** Opening DATA SECTION block **
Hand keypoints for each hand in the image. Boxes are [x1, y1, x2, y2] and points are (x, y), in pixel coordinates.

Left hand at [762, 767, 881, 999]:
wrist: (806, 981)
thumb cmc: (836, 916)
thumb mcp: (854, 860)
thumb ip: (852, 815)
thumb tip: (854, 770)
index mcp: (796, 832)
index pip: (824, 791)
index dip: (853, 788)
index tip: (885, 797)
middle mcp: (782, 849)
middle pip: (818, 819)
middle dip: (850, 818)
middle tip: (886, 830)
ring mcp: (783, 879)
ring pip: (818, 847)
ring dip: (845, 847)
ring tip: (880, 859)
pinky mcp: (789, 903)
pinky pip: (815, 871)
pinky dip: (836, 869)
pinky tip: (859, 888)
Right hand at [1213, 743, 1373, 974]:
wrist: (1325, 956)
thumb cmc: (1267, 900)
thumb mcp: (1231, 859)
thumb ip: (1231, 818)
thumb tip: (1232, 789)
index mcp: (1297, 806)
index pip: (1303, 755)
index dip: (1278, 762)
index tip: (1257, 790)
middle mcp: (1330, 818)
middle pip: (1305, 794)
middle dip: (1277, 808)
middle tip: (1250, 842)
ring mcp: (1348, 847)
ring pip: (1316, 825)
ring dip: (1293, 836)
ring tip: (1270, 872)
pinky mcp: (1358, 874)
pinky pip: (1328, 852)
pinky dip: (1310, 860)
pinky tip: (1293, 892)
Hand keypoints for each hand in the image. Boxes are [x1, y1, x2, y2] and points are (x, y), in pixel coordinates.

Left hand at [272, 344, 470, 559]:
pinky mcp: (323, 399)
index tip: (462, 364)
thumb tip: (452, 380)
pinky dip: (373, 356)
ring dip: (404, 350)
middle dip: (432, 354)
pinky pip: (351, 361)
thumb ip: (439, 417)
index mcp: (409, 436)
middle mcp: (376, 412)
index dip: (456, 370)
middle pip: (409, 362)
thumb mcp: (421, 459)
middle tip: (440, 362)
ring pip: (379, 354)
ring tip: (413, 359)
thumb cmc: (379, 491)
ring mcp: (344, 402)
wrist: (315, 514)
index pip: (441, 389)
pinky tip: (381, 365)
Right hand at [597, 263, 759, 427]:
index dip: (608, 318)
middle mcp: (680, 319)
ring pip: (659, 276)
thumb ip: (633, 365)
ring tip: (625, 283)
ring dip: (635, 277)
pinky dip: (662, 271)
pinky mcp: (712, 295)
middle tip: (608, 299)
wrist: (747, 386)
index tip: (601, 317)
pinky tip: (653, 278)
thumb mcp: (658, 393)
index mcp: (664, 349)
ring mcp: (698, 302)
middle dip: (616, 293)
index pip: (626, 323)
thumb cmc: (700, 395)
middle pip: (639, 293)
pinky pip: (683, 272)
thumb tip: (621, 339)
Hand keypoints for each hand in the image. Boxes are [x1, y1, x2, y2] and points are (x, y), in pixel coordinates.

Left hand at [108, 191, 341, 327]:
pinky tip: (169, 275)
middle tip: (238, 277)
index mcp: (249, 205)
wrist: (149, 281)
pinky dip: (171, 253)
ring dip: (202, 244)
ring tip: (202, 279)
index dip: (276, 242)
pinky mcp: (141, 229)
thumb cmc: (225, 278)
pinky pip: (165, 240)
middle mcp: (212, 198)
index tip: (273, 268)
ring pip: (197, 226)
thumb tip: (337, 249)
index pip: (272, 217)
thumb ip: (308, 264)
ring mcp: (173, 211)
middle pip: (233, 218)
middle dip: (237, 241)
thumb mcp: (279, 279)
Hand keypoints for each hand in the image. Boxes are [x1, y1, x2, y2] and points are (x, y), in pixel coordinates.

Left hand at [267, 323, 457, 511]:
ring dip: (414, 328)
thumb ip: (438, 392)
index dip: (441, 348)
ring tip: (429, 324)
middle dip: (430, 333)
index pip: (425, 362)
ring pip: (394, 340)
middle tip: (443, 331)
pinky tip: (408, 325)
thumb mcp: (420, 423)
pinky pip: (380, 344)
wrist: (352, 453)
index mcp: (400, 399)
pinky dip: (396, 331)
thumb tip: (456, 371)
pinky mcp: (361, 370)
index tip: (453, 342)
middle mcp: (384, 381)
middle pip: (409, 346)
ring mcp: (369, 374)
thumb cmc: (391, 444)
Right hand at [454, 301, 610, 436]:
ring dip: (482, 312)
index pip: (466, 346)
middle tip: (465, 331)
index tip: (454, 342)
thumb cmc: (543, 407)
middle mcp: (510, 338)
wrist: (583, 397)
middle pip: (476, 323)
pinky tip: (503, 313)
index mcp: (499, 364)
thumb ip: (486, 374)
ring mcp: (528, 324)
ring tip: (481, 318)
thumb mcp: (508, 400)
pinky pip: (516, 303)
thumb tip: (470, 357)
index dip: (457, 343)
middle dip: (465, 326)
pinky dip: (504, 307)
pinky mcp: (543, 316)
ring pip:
** Closing DATA SECTION block **
▶ [EXERCISE INSTRUCTIONS] This exercise calls for every record to be restated word for word.

▶ [TASK RESULT]
Hand keypoints for each hand in the image. Boxes are [x1, y1, x2, y2] and points are (x, y), in pixel coordinates.

Left hand at [762, 767, 881, 999]:
wrist: (806, 981)
thumb cmc: (836, 916)
thumb mcp: (854, 860)
thumb ip: (852, 815)
thumb tip: (854, 770)
index mcp: (796, 832)
index pip: (824, 791)
index dip: (853, 788)
index tip: (885, 797)
middle mcp: (782, 849)
middle pip: (818, 819)
middle dip: (850, 818)
middle tip: (886, 830)
ring mcp: (783, 879)
ring pip: (818, 847)
ring dip: (845, 847)
ring tip: (880, 859)
pinky mcp: (789, 903)
pinky pip: (815, 871)
pinky dip: (836, 869)
pinky tip: (859, 888)
Right hand at [1213, 743, 1373, 974]:
wrist: (1325, 956)
thumb cmc: (1267, 900)
thumb mcp: (1231, 859)
thumb ip: (1231, 818)
thumb tip: (1232, 789)
index mcp: (1297, 806)
index pip: (1303, 755)
index dip: (1278, 762)
index tip: (1257, 790)
middle mcp: (1330, 818)
middle pip: (1305, 794)
middle dip: (1277, 808)
middle tip: (1250, 842)
ring mcp: (1348, 847)
ring pip: (1316, 825)
ring dip: (1293, 836)
ring tip: (1270, 872)
pinky mcp: (1358, 874)
pinky pip: (1328, 852)
pinky dip: (1310, 860)
pinky tip: (1293, 892)
Hand keypoints for each hand in the image. Boxes are [x1, y1, x2, y2] and points are (x, y), in pixel coordinates.

Left hand at [272, 344, 470, 559]:
pinky mcp: (323, 399)
index tip: (462, 364)
thumb tip: (452, 380)
pinky dip: (373, 356)
ring dip: (404, 350)
middle dip: (432, 354)
pinky pip: (351, 361)
thumb ip: (439, 417)
index mcp: (409, 436)
middle mcp: (376, 412)
index dip: (456, 370)
middle pip: (409, 362)
thumb mcp: (421, 459)
middle tip: (440, 362)
ring pip: (379, 354)
ring tip: (413, 359)
thumb cmc: (379, 491)
ring mcp: (344, 402)
wrist: (315, 514)
index pip: (441, 389)
pinky tip: (381, 365)
Right hand at [597, 263, 759, 427]:
index dip: (608, 318)
middle mcp: (680, 319)
ring pip: (659, 276)
thumb ip: (633, 365)
ring tip: (625, 283)
ring dip: (635, 277)
pinky dip: (662, 271)
pinky mcp: (712, 295)
middle tip: (608, 299)
wrist: (747, 386)
index tip: (601, 317)
pinky tip: (653, 278)
thumb mcp: (658, 393)
index mcp: (664, 349)
ring mcp: (698, 302)
middle dip: (616, 293)
index pip: (626, 323)
thumb cmc: (700, 395)
middle pip: (639, 293)
pinky pip: (683, 272)
thumb tip: (621, 339)
Hand keypoints for each hand in the image. Boxes are [x1, y1, x2, y2] and points are (x, y), in pixel coordinates.

Left hand at [108, 191, 341, 327]:
pinky tip: (169, 275)
middle tip: (238, 277)
index mcp: (249, 205)
wrist: (149, 281)
pinky dip: (171, 253)
ring dip: (202, 244)
ring tip: (202, 279)
index dip: (276, 242)
pinky mcp: (141, 229)
thumb cmc: (225, 278)
pinky pip: (165, 240)
middle mcp: (212, 198)
index tip: (273, 268)
ring pip: (197, 226)
thumb tip: (337, 249)
index pip: (272, 217)
thumb ip: (308, 264)
ring mcp: (173, 211)
middle pip: (233, 218)
middle dip: (237, 241)
thumb mcp: (279, 279)
Hand keypoints for each hand in the image. Boxes are [x1, y1, x2, y2] and points are (x, y), in pixel coordinates.

Left hand at [267, 323, 457, 511]:
ring dip: (414, 328)
thumb ip: (438, 392)
index dip: (441, 348)
ring tip: (429, 324)
middle dip: (430, 333)
index pip: (425, 362)
ring pip: (394, 340)
middle tip: (443, 331)
pinky tip: (408, 325)
thumb mcp: (420, 423)
pinky pip: (380, 344)
wrist: (352, 453)
index mcp: (400, 399)
pinky dip: (396, 331)
thumb tip: (456, 371)
pinky mcp: (361, 370)
index tip: (453, 342)
middle mcp: (384, 381)
middle pip: (409, 346)
ring mcp: (369, 374)
thumb cmc: (391, 444)
Right hand at [454, 301, 610, 436]:
ring dip: (482, 312)
index pip: (466, 346)
middle tip: (465, 331)
index tip: (454, 342)
thumb cmc: (543, 407)
middle mcp: (510, 338)
wrist: (583, 397)
middle pip: (476, 323)
pinky tip: (503, 313)
index mcp: (499, 364)
thumb ip: (486, 374)
ring mcp: (528, 324)
ring tip: (481, 318)
thumb mcp: (508, 400)
pinky pip: (516, 303)
thumb tip: (470, 357)
index dip: (457, 343)
middle dip: (465, 326)
pinky dip: (504, 307)
pinky mcp: (543, 316)
ring pip:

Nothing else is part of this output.